MLN Matters MM10481 announces a new modifier for voluntary reporting. “Effective July 1, 2018, HCPCS modifier QQ (Ordering Professional Consulted A Qualified Clinical Decision Support Mechanism For This Service And The Related Data Was Provided To The Furnishing Professional) is available for this reporting. The modifier may be:
- Used when the furnishing professional is aware of the result of the ordering professional’s consultation with a CDSM for that patient,
- Reported on the same claim line as the CPT code for an advanced diagnostic imaging service furnished in an applicable setting and paid for under an applicable payment system, and,
- Reported on both the facility and professional claim.”

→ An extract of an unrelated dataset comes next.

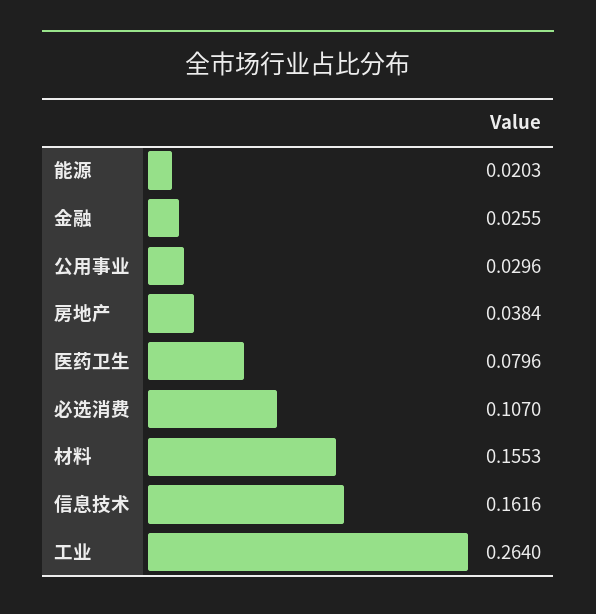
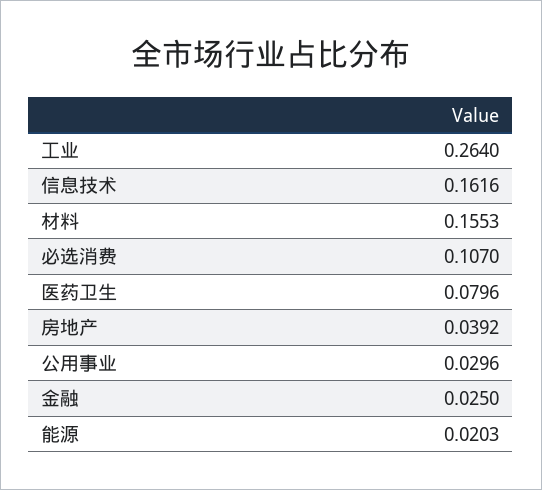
金融: 0.0255 -> 0.025
房地产: 0.0384 -> 0.0392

CMS has not yet provided detailed claim-reporting instructions for the future beyond the voluntary reporting of the QQ modifier. CMS indicates the ordering practitioner’s National Provider Identifier (NPI) and the specific CDSM consulted will have to be reported once the program is fully implemented. CMS will publish claim instructions prior to any additional reporting requirements. The MLN article includes a list of applicable CPT codes, though for now the modifier may be used on codes outside the specified ranges. The new modifier is voluntary and Medicare will continue to pay for advanced imaging services with or without the modifier.
CMS has a website about the Appropriate Use Criteria program with more information. The website includes a definition of AUC as “criteria that are evidence-based (to the extent feasible) and assist professionals who order and furnish applicable imaging services to make the most appropriate treatment decisions for a specific clinical condition.” The website also includes a list of qualified CDSMs and priority clinical areas.
Appropriate consultation and claim reporting will require coordination between the ordering professional, the furnishing physician (radiologist) and the facility providing the service. For example, how will the ordering physician convey to the performing facility and furnishing physician that he/she has consulted a CDSM, which CDSM was consulted, and what the results were? How will the facility and furnishing physician get modifiers and other required information on the claim? A lot to consider and plan – 2020 will be here before you know it.